C'est un guidage habile, le chemin vers ses délicieuses larmes, même si cela ne semble pas être un voyage contrôlé de l'extérieur.  

Cela ne veut pas dire que je réussis toujours ; même avec l'expérience, des erreurs sont commises, en appuyant trop fort... ou en marchant trop doucement là où je devrais appuyer à mon avantage, à sa frustration inexprimée. Mais lorsqu'il est conduit à ces larmes à un rythme parfait, guidé vers une profonde soumission, une étape à la fois, le résultat final est spectaculaire et d'une beauté douloureuse.  

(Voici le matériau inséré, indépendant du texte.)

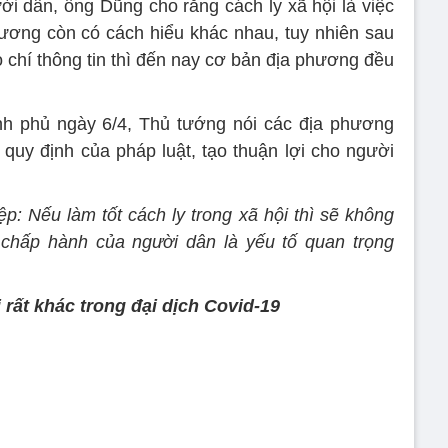
i dân, ông Dũng cho rằng cách ly xã hội là việc
ương còn có cách hiểu khác nhau, tuy nhiên sau
 chí thông tin thì đến nay cơ bản địa phương đều
nh phủ ngày 6/4, Thủ tướng nói các địa phương
 quy định của pháp luật, tạo thuận lợi cho người
p: Nếu làm tốt cách ly trong xã hội thì sẽ không
 chấp hành của người dân là yếu tố quan trọng
 rất khác trong đại dịch Covid-19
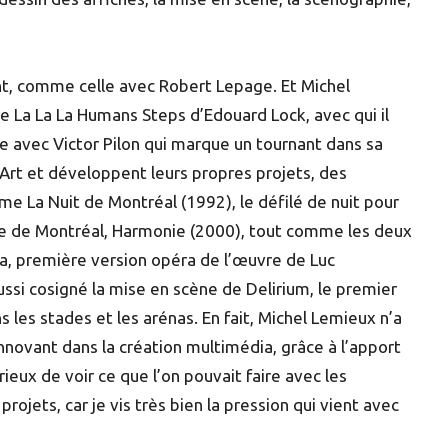
ent, comme celle avec Robert Lepage. Et Michel
e La La La Humans Steps d’Edouard Lock, avec qui il
re avec Victor Pilon qui marque un tournant dans sa
 Art et développent leurs propres projets, des
La Nuit de Montréal (1992), le défilé de nuit pour
ire de Montréal, Harmonie (2000), tout comme les deux
a, première version opéra de l’œuvre de Luc
ssi cosigné la mise en scène de Delirium, le premier
s les stades et les arénas. En fait, Michel Lemieux n’a
innovant dans la création multimédia, grâce à l’apport
rieux de voir ce que l’on pouvait faire avec les
jets, car je vis très bien la pression qui vient avec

L'étincelle des larmes est l'un des premiers signes que nous y arrivons, tandis qu'il maintient avec moi le contact visuel que j'ai insisté. J'ai besoin de lire dans ces yeux, pour m'aider à savoir où l'emmener ensuite. Alors qu'une gouttelette chatoyante déborde et coule sur son visage rougissant, il lève le poing pour la frotter dans l'embarras. Une erreur, de sa part.  

Les réprimandes suivent. Comment ose-t-il effacer ce cadeau, ce joyau tangible et étincelant de sa soumission, et sans autorisation d'ailleurs ? Veut-il me rendre malheureuse ? Fait-il de son mieux pour me déplaire et pour me rendre incroyablement triste ? Pourquoi m'empêcherait-il de profiter de ses larmes alors qu'il sait que j'aime le voir pleurer ?  

Les larmes tombent correctement maintenant ; la culpabilité, la peur et la dévotion étouffent presque la gêne pour permettre des sanglots étouffés de réponses. La façade de contrôle de ses actions et de sa voix a disparu. Au lieu de cela, il reste là à pleurer. Des larmes chaudes et grasses jaillissent, qui enflamment mon éveil déjà éveillé. 

Il regarde chaque centimètre de l'homme brisé, et je savoure chaque détail tant qu'il dure. Il est en désarroi, abusé verbalement, le visage mouillé par les pleurs, et il est presque incapable de répondre aux questions les plus simples. Mais nous connaissons tous deux la vérité. La barrière intérieure est tombée - elle a été déchirée - lui permettant de se connecter avec son moi soumis. Ces larmes aident à lubrifier le puissant orgasme que je me donne à moi-même - alors qu'il regarde depuis le sous-espace, les pleurs bruyants s'estomper pour laisser place au baume apaisant des sanglots étouffés et rythmés.